YOUR INSTRUCTIONS: From the records below, select each line that contains the word "Domoticz" and copy those lines.
**** RECORDS PROVIDED ****
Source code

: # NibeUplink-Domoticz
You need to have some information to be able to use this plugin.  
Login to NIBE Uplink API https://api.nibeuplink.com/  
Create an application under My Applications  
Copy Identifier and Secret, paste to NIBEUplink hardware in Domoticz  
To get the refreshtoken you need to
****
TASK SOLUTION:
: # NibeUplink-Domoticz
Copy Identifier and Secret, paste to NIBEUplink hardware in Domoticz  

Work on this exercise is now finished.